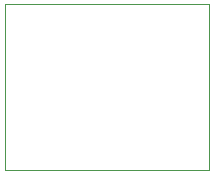
<source format=gbr>
G04 #@! TF.GenerationSoftware,KiCad,Pcbnew,(5.1.0-0)*
G04 #@! TF.CreationDate,2019-08-13T01:40:22-04:00*
G04 #@! TF.ProjectId,Dell 6pin 2.0mm Front Panel Header Adapter,44656c6c-2036-4706-996e-20322e306d6d,rev?*
G04 #@! TF.SameCoordinates,Original*
G04 #@! TF.FileFunction,Profile,NP*
%FSLAX46Y46*%
G04 Gerber Fmt 4.6, Leading zero omitted, Abs format (unit mm)*
G04 Created by KiCad (PCBNEW (5.1.0-0)) date 2019-08-13 01:40:22*
%MOMM*%
%LPD*%
G04 APERTURE LIST*
%ADD10C,0.050000*%
G04 APERTURE END LIST*
D10*
X153250000Y-100500000D02*
X153250000Y-86500000D01*
X170500000Y-100500000D02*
X153250000Y-100500000D01*
X170500000Y-86500000D02*
X170500000Y-100500000D01*
X153250000Y-86500000D02*
X170500000Y-86500000D01*
M02*

</source>
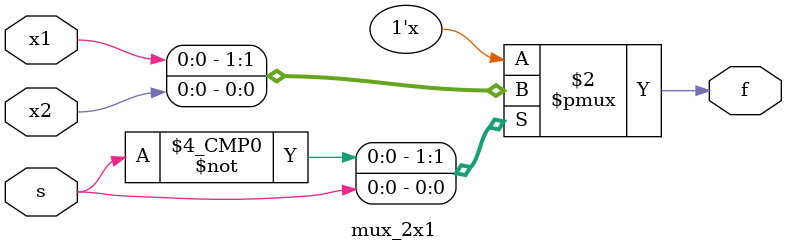
<source format=v>
module mux_2x1 (
    input wire x1,x2,s,
    output reg f
);

always @(*) // or always@(x1,x2,s)  always@(x1 or x2 or s)
begin
 /* if (s)            
  begin                              
      f=x2; 
  end
  
  else 
  begin
      f=x1;
  end*/
  case(s)
1'b0:f=x1;
1'b1:f=x2;
default:f=0;
endcase

end

endmodule

</source>
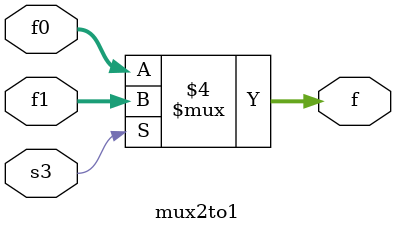
<source format=v>
module problem2_18101134( i0, i1, i2, i3, i4, i5, i6, i7, s1, s2, s3, f0,f1,f2);

input [2:0] i0, i1, i2, i3, i4, i5, i6, i7;
input s1, s2, s3;
output [2:0] f0,f1,f2;

mux4to1 mux1 ( i0, i1, i2, i3, s1, s2, f0);
mux4to1 mux2 ( i4, i5, i6, i7, s1, s2, f1);
mux2to1 mux3 ( f0, f1, s3, f2);

endmodule


module mux4to1(in1, in2, in3, in4, s1, s2, f);
input [2:0]in1, in2, in3, in4;
input s1, s2;
output reg[2:0] f;

always @(in1, in2, in3, in4, s1, s2)
  begin
    if (s1==0 && s2==0)
        f=in1;
    else if (s1==0 && s2==1)
        f=in2;
    else if (s1==1 && s2==0)
        f=in3;
    else
        f=in4;
    end 
endmodule

module mux2to1(f0, f1, s3, f);

input [2:0] f0, f1;
input s3;
output  reg [2:0] f;

always @(f0, f1, s3)
	begin
		if(s3 == 0)
			f = f0;
		else    
			f = f1;
    end

endmodule
</source>
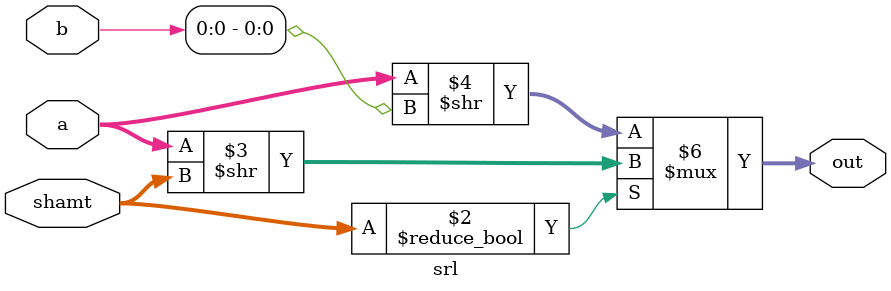
<source format=v>
    
module alu (a,b,shamt,funct,clk,res);
    input [31:0] a;
    input [31:0] b;
    input [4:0] shamt;
    input [3:0] funct;
    input clk;
    output reg [31:0] res;

    parameter 
        ADD = 1,
        SUB = 2,
        AND = 3,
        OR = 4,
        XOR = 5,
        NOT = 6,
        SLA = 7,
        SRA = 8, 
        SRL = 9;

    wire signed [31:0] add_out, sub_out, and_out, or_out, xor_out, not_out, sla_out, sra_out, srl_out;

    adder       add_gate(a,b,add_out);
    subtractor  sub_gate(a,b,sub_out);
    and_module  and_gate(a,b,and_out);
    or_module   or_gate(a,b,or_out);
    xor_module  xor_gate(a,b,xor_out);
    not_module  not_gate(b,not_out);
    sla         sla_gate(a,b,shamt,sla_out);
    sra         sra_gate(a,b,shamt,sra_out);
    srl         srl_gate(a,b,shamt,srl_out);



    always @(posedge clk)
    begin
        // $display("A = %d, B = %d, shamt = %d, funct = %d", a, b, shamt, funct);
        case(funct)
            ADD: res <= add_out; 
            SUB: res <= sub_out;
            AND: res <= and_out;
            OR:  res <= or_out;
            XOR: res <= xor_out;
            NOT: res <= not_out;
            SLA: res <= sla_out;
            SRA: res <= sra_out;
            SRL: res <= srl_out;
        endcase
    end
endmodule


module adder(a,b,out);
    input [31:0] a;
    input [31:0] b;
    output reg [31:0] out;

    always @(a or b) begin
        out = a + b;
    end
endmodule

module subtractor(a,b,out);
    input [31:0] a;
    input [31:0] b;
    output reg [31:0] out;

    always @(a or b)
        out = a - b;
endmodule

module and_module(a,b,out);
    input [31:0] a;
    input [31:0] b;
    output reg [31:0] out;

    always @(a or b)
        out = a & b;
endmodule

module or_module(a,b,out);
    input [31:0] a;
    input [31:0] b;
    output reg [31:0] out;

    always @(a or b)
        out = a | b;
endmodule

module xor_module(a,b,out);
    input [31:0] a;
    input [31:0] b;
    output reg [31:0] out;

    always @(a or b)
        out = a ^ b;
endmodule

module not_module(a,out);
    input [31:0] a;
    output reg [31:0] out;

    always @(a)
        out = ~a;
endmodule

module sla(a,b,shamt,out);
    input signed [31:0] a;
    input signed [31:0] b;
    input signed [4:0] shamt;
    output reg signed [31:0] out;

    always @(a or b or shamt) begin
        if (shamt)
            out = a <<< shamt;
        else
            out = a <<< b[0];
    end
endmodule

module sra(a,b,shamt,out);
    input signed [31:0] a;
    input signed [31:0] b;
    input signed [4:0] shamt;
    output reg signed [31:0] out;

    always @(a or b or shamt) begin
        if (shamt)
            out = a >>> shamt;
        else
            out = a >>> b[0];
    end
endmodule   

module srl(a,b,shamt,out);
    input [31:0] a;
    input [31:0] b;
    input [4:0] shamt;
    output reg [31:0] out;

    always @(a or b or shamt) begin
        if (shamt)
            out = a >> shamt;
        else
            out = a >> b[0];
    end
endmodule


</source>
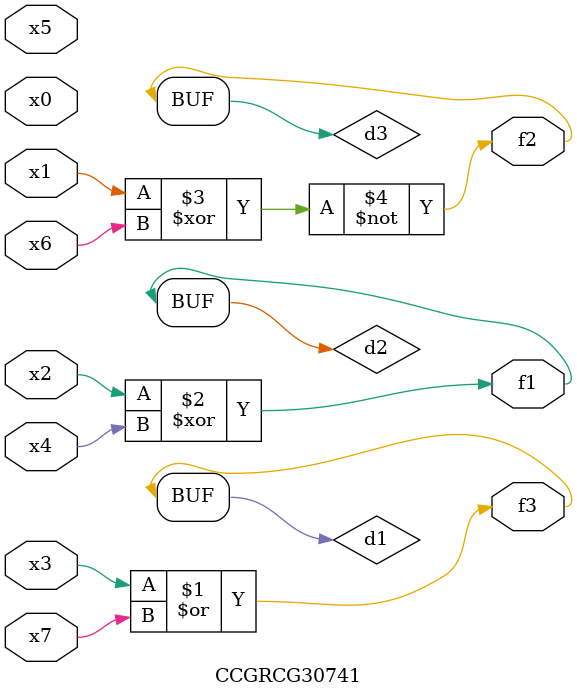
<source format=v>
module CCGRCG30741(
	input x0, x1, x2, x3, x4, x5, x6, x7,
	output f1, f2, f3
);

	wire d1, d2, d3;

	or (d1, x3, x7);
	xor (d2, x2, x4);
	xnor (d3, x1, x6);
	assign f1 = d2;
	assign f2 = d3;
	assign f3 = d1;
endmodule

</source>
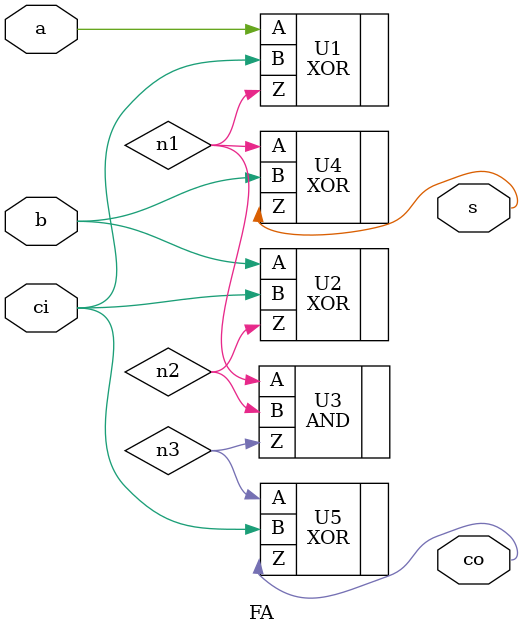
<source format=v>
`timescale 1ns / 1ps
module sum
#(
	parameter N=8,
	parameter CC=1
)
( 
	clk,
	rst,
	a,
	b,
	c
);
	input clk, rst;
	input  [N/CC-1:0] a;
	input  [N/CC-1:0] b;
	output [N/CC-1:0] c;
	

	reg carry_on; 
	wire carry_on_d;


	generate
	if(CC>1)
	begin
		always@(posedge clk or posedge rst)
		begin
			if(rst)
				carry_on <= 0;
			else
				carry_on <= carry_on_d;
		end
	end
	endgenerate

	generate
	if(CC>1)
	begin
		//assign {carry_on_d, c} = a + b + carry_on;
		ADD 
		#(
			.N(N/CC)
		)
		ADD_
		(
			.a(a),
			.b(b),
			.ci(carry_on),
			.s(c),
			.co(carry_on_d)
		);
	end
	else
	begin
		//assign c = a + b;
		ADD 
		#(
			.N(N/CC)
		)
		ADD_
		(
			.a(a),
			.b(b),
			.ci(1'b0),
			.s(c),
			.co()
		);
	end
	endgenerate
endmodule


module ADD
#(
	parameter N=8
)
(
	a,
	b,
	ci,
	s, 
	co
);

	input [N-1:0] a;
	input [N-1:0] b;
	input ci;
	output co;
	output [N-1:0] s;

	wire c[N:0];

	assign c[0] = ci;
	assign co = c[N];
	
	genvar g;
	
	generate
	for(g=0;g<N;g=g+1)
	begin:FAINST
		FA
		FA_
		(
			.a(a[g]), 
			.b(b[g]), 
			.ci(c[g]), 
			.s(s[g]), 
			.co(c[g+1])
		);
	end
	endgenerate

endmodule


module FA
( 
	a,
	b,
	ci,
	s,
	co
);

	input a;
	input b;
	input ci;
	output co;
	output s;

	wire n1, n2, n3;
	
	
	XOR U1 ( .A(a), .B(ci), .Z(n1) );
	XOR U2 ( .A(b), .B(ci), .Z(n2) );
	AND U3 ( .A(n1), .B(n2), .Z(n3) );
	XOR U4 ( .A(n1), .B(b), .Z(s) );
	XOR U5 ( .A(n3), .B(ci), .Z(co) );
	
	//assign n1 = a^ci;
	//assign n2 = b^ci;
	//assign n3 = n1&n2;
	//assign s  = n1^b;
	//assign co = n3^ci;
	
	
endmodule

</source>
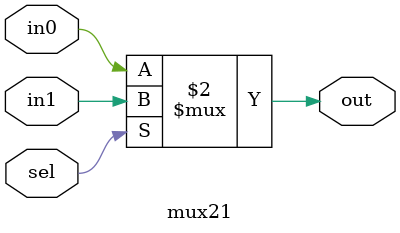
<source format=v>
module mux21(in0, in1, sel, out);
    input in0, in1, sel;
    output out;

    assign out = (sel == 1)? in1:in0;

endmodule
</source>
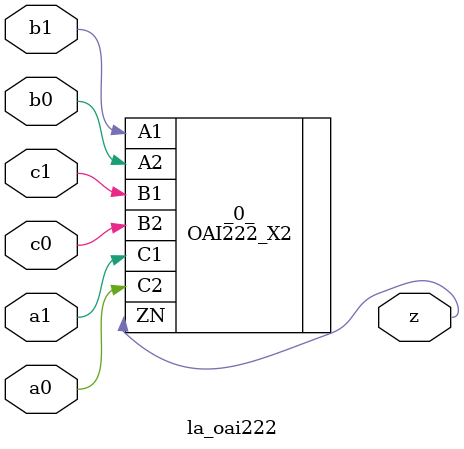
<source format=v>

/* Generated by Yosys 0.44 (git sha1 80ba43d26, g++ 11.4.0-1ubuntu1~22.04 -fPIC -O3) */

(* top =  1  *)
(* src = "inputs/la_oai222.v:10.1-24.10" *)
module la_oai222 (
    a0,
    a1,
    b0,
    b1,
    c0,
    c1,
    z
);
  (* src = "inputs/la_oai222.v:13.12-13.14" *)
  input a0;
  wire a0;
  (* src = "inputs/la_oai222.v:14.12-14.14" *)
  input a1;
  wire a1;
  (* src = "inputs/la_oai222.v:15.12-15.14" *)
  input b0;
  wire b0;
  (* src = "inputs/la_oai222.v:16.12-16.14" *)
  input b1;
  wire b1;
  (* src = "inputs/la_oai222.v:17.12-17.14" *)
  input c0;
  wire c0;
  (* src = "inputs/la_oai222.v:18.12-18.14" *)
  input c1;
  wire c1;
  (* src = "inputs/la_oai222.v:19.12-19.13" *)
  output z;
  wire z;
  OAI222_X2 _0_ (
      .A1(b1),
      .A2(b0),
      .B1(c1),
      .B2(c0),
      .C1(a1),
      .C2(a0),
      .ZN(z)
  );
endmodule

</source>
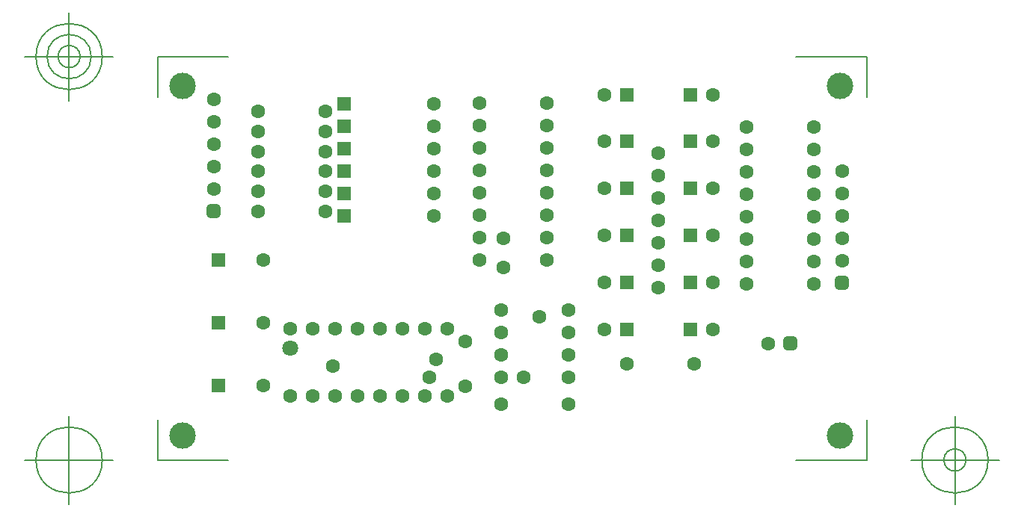
<source format=gbr>
G04 Generated by Ultiboard 14.1 *
%FSLAX34Y34*%
%MOMM*%

%ADD10C,0.0001*%
%ADD11C,0.1270*%
%ADD12C,1.6000*%
%ADD13R,1.6000X1.6000*%
%ADD14R,0.6051X0.6051*%
%ADD15C,0.9949*%
%ADD16C,1.8000*%
%ADD17C,3.0000*%


G04 ColorRGB 9900CC for the following layer *
%LNSolder Mask Bottom*%
%LPD*%
G54D10*
G54D11*
X-63500Y175260D02*
X-63500Y220980D01*
X-63500Y175260D02*
X16764Y175260D01*
X739144Y175260D02*
X658880Y175260D01*
X739144Y175260D02*
X739144Y220980D01*
X739144Y632460D02*
X739144Y586740D01*
X739144Y632460D02*
X658880Y632460D01*
X-63500Y632460D02*
X16764Y632460D01*
X-63500Y632460D02*
X-63500Y586740D01*
X-113500Y175260D02*
X-213500Y175260D01*
X-163500Y125260D02*
X-163500Y225260D01*
X-201000Y175260D02*
G75*
D01*
G02X-201000Y175260I37500J0*
G01*
X789144Y175260D02*
X889144Y175260D01*
X839144Y125260D02*
X839144Y225260D01*
X801644Y175260D02*
G75*
D01*
G02X801644Y175260I37500J0*
G01*
X826644Y175260D02*
G75*
D01*
G02X826644Y175260I12500J0*
G01*
X-113500Y632460D02*
X-213500Y632460D01*
X-163500Y582460D02*
X-163500Y682460D01*
X-201000Y632460D02*
G75*
D01*
G02X-201000Y632460I37500J0*
G01*
X-188500Y632460D02*
G75*
D01*
G02X-188500Y632460I25000J0*
G01*
X-176000Y632460D02*
G75*
D01*
G02X-176000Y632460I12500J0*
G01*
G54D12*
X327660Y426720D03*
X327660Y393700D03*
X243840Y269240D03*
X134620Y281940D03*
X350520Y269240D03*
X368300Y337820D03*
X251460Y289560D03*
X325120Y238760D03*
X401320Y238760D03*
X248920Y579120D03*
X0Y482600D03*
X0Y508000D03*
X0Y558800D03*
X0Y533400D03*
X0Y584200D03*
X56380Y401820D03*
X248920Y553720D03*
X126175Y570248D03*
X49975Y570248D03*
X126175Y547665D03*
X49975Y547665D03*
X248920Y528320D03*
X126175Y525081D03*
X49975Y525081D03*
X248920Y502920D03*
X126175Y502497D03*
X49975Y502497D03*
X248920Y477520D03*
X126175Y479914D03*
X49975Y479914D03*
X248920Y452120D03*
X126175Y457330D03*
X49975Y457330D03*
X56380Y330700D03*
X56380Y259580D03*
X711200Y401320D03*
X711200Y426720D03*
X711200Y477520D03*
X711200Y452120D03*
X711200Y502920D03*
X325120Y269240D03*
X401320Y269240D03*
X401320Y345440D03*
X325120Y320040D03*
X325120Y294640D03*
X401320Y320040D03*
X401320Y294640D03*
X325120Y345440D03*
X442557Y429677D03*
X442557Y482916D03*
X442557Y536154D03*
X442557Y589392D03*
X442557Y323201D03*
X467360Y284480D03*
X543560Y284480D03*
X300618Y402017D03*
X376818Y579817D03*
X300618Y529017D03*
X300618Y554417D03*
X300618Y503617D03*
X300618Y452817D03*
X300618Y478217D03*
X300618Y427417D03*
X376818Y427417D03*
X376818Y503617D03*
X376818Y529017D03*
X376818Y554417D03*
X376818Y452817D03*
X376818Y478217D03*
X376818Y402017D03*
X300618Y579817D03*
X627380Y307340D03*
X188657Y248022D03*
X87057Y324222D03*
X264857Y248022D03*
X214057Y324222D03*
X239457Y324222D03*
X188657Y324222D03*
X137857Y324222D03*
X163257Y324222D03*
X112457Y324222D03*
X112457Y248022D03*
X214057Y248022D03*
X239457Y248022D03*
X137857Y248022D03*
X163257Y248022D03*
X87057Y248022D03*
X264857Y324222D03*
X565516Y323201D03*
X565516Y429677D03*
X565516Y482916D03*
X565516Y536154D03*
X565516Y589392D03*
X679822Y553023D03*
X679822Y426023D03*
X679822Y400623D03*
X679822Y451423D03*
X679822Y502223D03*
X679822Y476823D03*
X679822Y527623D03*
X603622Y375223D03*
X603622Y527623D03*
X603622Y451423D03*
X603622Y426023D03*
X603622Y400623D03*
X603622Y502223D03*
X603622Y476823D03*
X603622Y553023D03*
X679822Y375223D03*
X442557Y376439D03*
X502920Y497840D03*
X502920Y421640D03*
X502920Y370840D03*
X502920Y396240D03*
X502920Y447040D03*
X502920Y472440D03*
X502920Y523240D03*
X565516Y376439D03*
X284480Y309880D03*
X284480Y259080D03*
G54D13*
X147320Y579120D03*
X5580Y401820D03*
X147320Y553720D03*
X147320Y528320D03*
X147320Y502920D03*
X147320Y477520D03*
X147320Y452120D03*
X5580Y330700D03*
X5580Y259580D03*
X467957Y429677D03*
X467957Y482916D03*
X467957Y536154D03*
X467957Y589392D03*
X467957Y323201D03*
X540116Y323201D03*
X540116Y429677D03*
X540116Y482916D03*
X540116Y536154D03*
X540116Y589392D03*
X467957Y376439D03*
X540116Y376439D03*
G54D14*
X0Y457200D03*
X711200Y375920D03*
X652780Y307340D03*
G54D15*
X-3025Y454175D02*
X3025Y454175D01*
X3025Y460225D01*
X-3025Y460225D01*
X-3025Y454175D01*D02*
X708175Y372895D02*
X714225Y372895D01*
X714225Y378945D01*
X708175Y378945D01*
X708175Y372895D01*D02*
X649755Y304315D02*
X655805Y304315D01*
X655805Y310365D01*
X649755Y310365D01*
X649755Y304315D01*D02*
G54D16*
X86360Y302260D03*
G54D17*
X-35560Y599440D03*
X-35560Y203200D03*
X708660Y203200D03*
X708660Y599440D03*

M02*

</source>
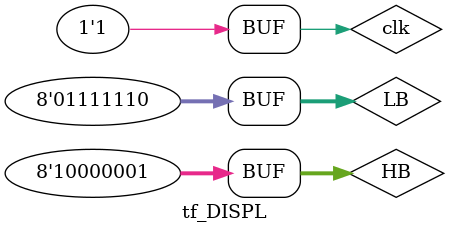
<source format=v>
`timescale 1ns / 1ps


module tf_DISPL;

	// Inputs
	reg clk;
	reg [7:0] HB;
	reg [7:0] LB;

	// Outputs
	wire [3:0] AN;
	wire [6:0] seg;
	wire seg_P;
	wire ce1ms;

	// Instantiate the Unit Under Test (UUT)
	DISPL uut (
		.clk(clk), 
		.AN(AN), 
		.HB(HB), 
		.seg(seg), 
		.LB(LB), 
		.seg_P(seg_P), 
		.ce1ms(ce1ms)
	);

always begin clk = 1'b0; #10 clk = 1'b1; #10; end // PERIOD = 20

	initial begin
		// Initialize Inputs
		HB = 8'b10000001;
		LB = 8'b01111110;

		// Wait 100 ns for global reset to finish
		#100;
        
		// Add stimulus here

	end
      
endmodule


</source>
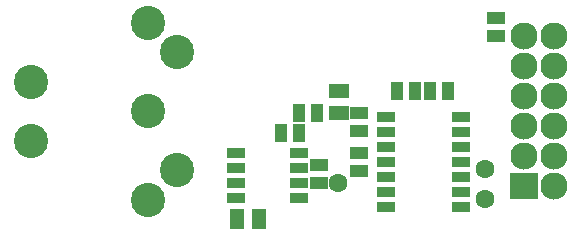
<source format=gbr>
G04 #@! TF.FileFunction,Soldermask,Top*
%FSLAX46Y46*%
G04 Gerber Fmt 4.6, Leading zero omitted, Abs format (unit mm)*
G04 Created by KiCad (PCBNEW 4.0.2+dfsg1-stable) date mer. 30 août 2017 19:27:24 CEST*
%MOMM*%
G01*
G04 APERTURE LIST*
%ADD10C,0.100000*%
%ADD11R,2.400000X2.300000*%
%ADD12C,2.300000*%
%ADD13R,1.543000X0.908000*%
%ADD14R,1.543000X1.035000*%
%ADD15R,1.035000X1.543000*%
%ADD16C,1.598880*%
%ADD17R,1.797000X1.289000*%
%ADD18C,2.900000*%
%ADD19R,1.289000X1.797000*%
G04 APERTURE END LIST*
D10*
D11*
X167309800Y-111350000D03*
D12*
X167309800Y-108810000D03*
X167309800Y-106270000D03*
X167309800Y-103730000D03*
X167309800Y-101190000D03*
X167309800Y-98650000D03*
X169849800Y-111350000D03*
X169849800Y-108810000D03*
X169849800Y-106270000D03*
X169849800Y-103730000D03*
X169849800Y-101190000D03*
X169849800Y-98650000D03*
D13*
X148323300Y-108508800D03*
X142989300Y-108508800D03*
X148323300Y-109778800D03*
X148323300Y-111048800D03*
X148323300Y-112318800D03*
X142989300Y-109778800D03*
X142989300Y-111048800D03*
X142989300Y-112318800D03*
D14*
X149987000Y-109524800D03*
X149987000Y-111048800D03*
X165011100Y-98653600D03*
X165011100Y-97129600D03*
D15*
X148288000Y-105175000D03*
X149812000Y-105175000D03*
D16*
X151574500Y-111048800D03*
D13*
X162026600Y-113080800D03*
X162026600Y-111810800D03*
X162026600Y-110540800D03*
X162026600Y-109270800D03*
X162026600Y-108000800D03*
X162026600Y-106730800D03*
X162026600Y-105460800D03*
X155676600Y-105460800D03*
X155676600Y-106730800D03*
X155676600Y-109270800D03*
X155676600Y-110540800D03*
X155676600Y-111810800D03*
X155676600Y-113080800D03*
X155676600Y-108000800D03*
D14*
X153377900Y-110032800D03*
X153377900Y-108508800D03*
D17*
X151676100Y-105156000D03*
X151676100Y-103251000D03*
D14*
X153377900Y-106680000D03*
X153377900Y-105156000D03*
D15*
X159372300Y-103301800D03*
X160896300Y-103301800D03*
X156565600Y-103301800D03*
X158089600Y-103301800D03*
D18*
X135500000Y-97500000D03*
X135500000Y-105000000D03*
X135500000Y-112500000D03*
X138000000Y-100000000D03*
X138000000Y-110000000D03*
X125600000Y-102500000D03*
X125600000Y-107500000D03*
D19*
X144932400Y-114109500D03*
X143027400Y-114109500D03*
D16*
X164007800Y-112433100D03*
X164007800Y-109893100D03*
D15*
X148287000Y-106825000D03*
X146763000Y-106825000D03*
M02*

</source>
= = =
▶ _WHAT NEEDS TO BE DONE_
Word for word, restate the line that contains "X164007800Y-112433100D03*" and each line after it, up to and including the last line of the listing; include nothing else.

▶ _TASK RESPONSE_
X164007800Y-112433100D03*
X164007800Y-109893100D03*
D15*
X148287000Y-106825000D03*
X146763000Y-106825000D03*
M02*

</source>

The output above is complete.